▸ **Görev**:
Lütfen Saddam Hüseyin'i korumakla görevlendirilen Amerikan askerine dair haberi kaldığı yerden sürdürün.

▸ **Metin Parçası**:
.....
Saddam Hüseyin'i korumakla görevlendirilen Amerikan askerinin "diktatörün dostu"na dönüşme hikayesi

Rogerson, idam edildiği gün nasıl ağladığını ve kendisini bir "katil" gibi hissettiğini anlattı.

Saddam Hüseyin duruşmalardan birinde (Reuters)
Saddam Hüseyin duruşmalardan birinde (Reuters)
TT

Saddam Hüseyin'i korumakla görevlendirilen Amerikan askerinin "diktatörün dostu"na dönüşme hikayesi

Saddam Hüseyin duruşmalardan birinde (Reuters)
Saddam Hüseyin duruşmalardan birinde (Reuters)

Saddam Hüseyin'in Aralık 2003'te ABD güçleri tarafından yakalanmasından neredeyse 20 yıl sonra, onun kaldığı hapishanede görevli gardiyanlardan biri Sky News'e aralarında beklenmedik bir dostluğun doğuşunun hikayesini anlattı.

İngiliz "Sky News" haber kanalına göre Saddam Hüseyin'in 2006 yılının Ağustos ayında Bağdat'taki Irak Yüksek Mahkemesi binasının altındaki hücresinde uyuduğu sırada Amerikalı asker Adam Rogerson onun birkaç metre yakınındaydı. ABD’li asker, haber ajansının ifadesiyle henüz "gezegendeki en kötü adamlardan biri olarak kabul edilen Irak diktatörünü" görmemişti.

ABD Mart 2003'te Irak'ı işgal etti. Eski ABD Başkanı George W. Bush, "Saddam Hüseyin'in terörizme verdiği desteği" sona erdirmek istediğini açıklamıştı.

Irak lideri, 1979'dan beri yönettiği ülkeye hava saldırıları yağarken kaçtı. Aylar sonra, Amerikan askerleri onu Irak'ın merkezindeki Al-Dur'da, ancak bir kişinin sığabileceği küçük bir delikte saklanırken buldu.

rg
Saddam Hüseyin'in saklanırken bulunduğu delik (Sky News)
.....
▸ **Sağlanan Veriler**:
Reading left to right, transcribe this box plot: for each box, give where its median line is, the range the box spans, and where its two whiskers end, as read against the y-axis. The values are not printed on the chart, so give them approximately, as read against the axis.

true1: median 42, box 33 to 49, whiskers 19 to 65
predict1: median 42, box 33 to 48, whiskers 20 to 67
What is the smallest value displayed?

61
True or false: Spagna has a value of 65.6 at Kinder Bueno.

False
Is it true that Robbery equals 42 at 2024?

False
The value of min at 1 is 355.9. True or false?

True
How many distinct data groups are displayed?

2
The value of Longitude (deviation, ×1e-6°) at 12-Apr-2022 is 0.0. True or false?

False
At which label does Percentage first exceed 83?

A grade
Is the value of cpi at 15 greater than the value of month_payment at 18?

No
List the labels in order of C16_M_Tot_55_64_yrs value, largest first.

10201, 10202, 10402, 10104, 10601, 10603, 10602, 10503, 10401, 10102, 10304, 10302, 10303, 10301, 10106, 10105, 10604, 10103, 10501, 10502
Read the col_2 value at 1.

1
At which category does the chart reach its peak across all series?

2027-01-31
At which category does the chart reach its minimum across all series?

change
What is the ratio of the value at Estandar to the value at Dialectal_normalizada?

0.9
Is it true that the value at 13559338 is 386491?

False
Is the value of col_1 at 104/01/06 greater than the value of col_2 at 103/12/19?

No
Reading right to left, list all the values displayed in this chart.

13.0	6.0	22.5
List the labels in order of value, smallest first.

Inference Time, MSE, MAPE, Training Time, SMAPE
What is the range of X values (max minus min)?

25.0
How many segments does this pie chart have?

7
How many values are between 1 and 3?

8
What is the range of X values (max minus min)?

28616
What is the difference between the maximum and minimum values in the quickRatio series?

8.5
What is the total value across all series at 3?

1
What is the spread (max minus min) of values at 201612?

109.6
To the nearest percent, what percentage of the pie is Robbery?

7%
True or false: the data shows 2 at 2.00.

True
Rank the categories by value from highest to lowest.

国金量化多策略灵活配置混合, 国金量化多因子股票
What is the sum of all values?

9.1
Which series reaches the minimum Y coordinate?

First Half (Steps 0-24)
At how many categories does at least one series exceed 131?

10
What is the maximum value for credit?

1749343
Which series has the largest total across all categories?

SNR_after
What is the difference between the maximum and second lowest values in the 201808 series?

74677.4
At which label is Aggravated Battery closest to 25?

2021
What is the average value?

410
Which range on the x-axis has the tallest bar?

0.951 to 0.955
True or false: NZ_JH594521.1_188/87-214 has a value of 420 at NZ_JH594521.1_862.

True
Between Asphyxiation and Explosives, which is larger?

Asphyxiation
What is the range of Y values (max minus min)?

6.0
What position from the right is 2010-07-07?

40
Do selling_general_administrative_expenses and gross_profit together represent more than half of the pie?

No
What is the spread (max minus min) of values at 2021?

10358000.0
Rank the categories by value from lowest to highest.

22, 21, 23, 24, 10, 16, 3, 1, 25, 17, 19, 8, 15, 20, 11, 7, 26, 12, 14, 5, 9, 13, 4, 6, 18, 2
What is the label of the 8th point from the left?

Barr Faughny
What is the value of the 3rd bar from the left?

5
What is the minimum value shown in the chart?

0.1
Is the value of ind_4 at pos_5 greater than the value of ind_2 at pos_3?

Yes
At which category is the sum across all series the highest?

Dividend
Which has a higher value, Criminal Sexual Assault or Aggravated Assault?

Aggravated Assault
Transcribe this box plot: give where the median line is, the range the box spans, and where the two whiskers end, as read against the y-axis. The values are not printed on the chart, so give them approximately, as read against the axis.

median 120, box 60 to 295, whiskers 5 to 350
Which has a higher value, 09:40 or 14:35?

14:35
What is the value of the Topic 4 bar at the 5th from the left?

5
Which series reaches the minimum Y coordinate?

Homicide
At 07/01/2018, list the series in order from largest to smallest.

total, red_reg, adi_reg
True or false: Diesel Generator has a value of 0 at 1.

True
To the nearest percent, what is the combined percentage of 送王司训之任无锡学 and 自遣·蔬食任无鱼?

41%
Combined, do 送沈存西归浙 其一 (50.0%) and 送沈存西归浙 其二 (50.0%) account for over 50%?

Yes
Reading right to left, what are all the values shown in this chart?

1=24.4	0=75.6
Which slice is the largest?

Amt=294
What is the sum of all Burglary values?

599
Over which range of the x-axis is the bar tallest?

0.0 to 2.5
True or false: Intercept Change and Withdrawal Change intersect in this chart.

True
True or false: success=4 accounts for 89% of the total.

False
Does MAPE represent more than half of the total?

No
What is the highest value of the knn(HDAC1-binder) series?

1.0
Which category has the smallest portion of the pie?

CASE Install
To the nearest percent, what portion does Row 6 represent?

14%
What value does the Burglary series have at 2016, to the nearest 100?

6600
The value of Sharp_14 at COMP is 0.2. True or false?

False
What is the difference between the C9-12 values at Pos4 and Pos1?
.....
▸ **Görevin Yanıtı**:
Kanalın ifadesine göre Saddam Hüseyin savaş suçları, soykırım ve insanlığa karşı suçlar da dahil olmak üzere çok sayıda suçlamayla yargılandı.

Saddam Hüseyin, Irak Yüksek Mahkemesi binasının altındaki bir hücrede tutulmadan önce, eski saraylarından biri onun hapishaneydi ve Rogerson, onu gözetmekle görevlendirilen 12 Amerikan askeri arasındaydı.

Saddam Hüseyin'in toplu katliam, işkence ve acımasız baskı konusundaki şöhreti nedeniyle genç asker, sözde "Bağdat Kasabı" ile çok fazla zaman geçireceğini anladığı zaman keyfi kaçmıştı. Kanalın göre göre, takip eden aylarda beklenmedik bir dostluk kuruldu ve Saddam Hüseyin Aralık 2006'da idam edildiğinde Rogerson gözyaşlarına boğuldu.

Sky News Daily’nin aktardığına göre Rogerson, "Bana Saddam Hüseyin’in baş sorumlu olacağım söylendi. Benim için çok korkutucuydu çünkü onun kim olduğunu biliyordum. İlk başta hava karanlıktı ve uyuduğunu duyabiliyordum ama onu göremiyordum. Bir süre sonra ayağa kalktı ve bana baktı, ben de ona baktım. Bu ilişkimizin başlangıcıydı, çok gerçeküstüydü.” dedi.

Amerikan askerlerinin yeni dostu

 Sky News, Saddam Hüseyin ile Amerikan askerleri arasındaki dostluğun doğuşunun hikâyesini anlatmaya devam ediyor: “O dönemde, Süper 12 olarak bilinen Rogerson ve diğer gardiyanlar, haftanın 7 günü, günün 24 saati Saddam Hüseyin'i gözetmekle görevlendirildi. Askerlere dünyanın belki de en ünlü mahkûmu olan bu adamla muhatap olmamaları söylendi, ancak bu kuralı çiğnemeleri çok uzun sürmedi.”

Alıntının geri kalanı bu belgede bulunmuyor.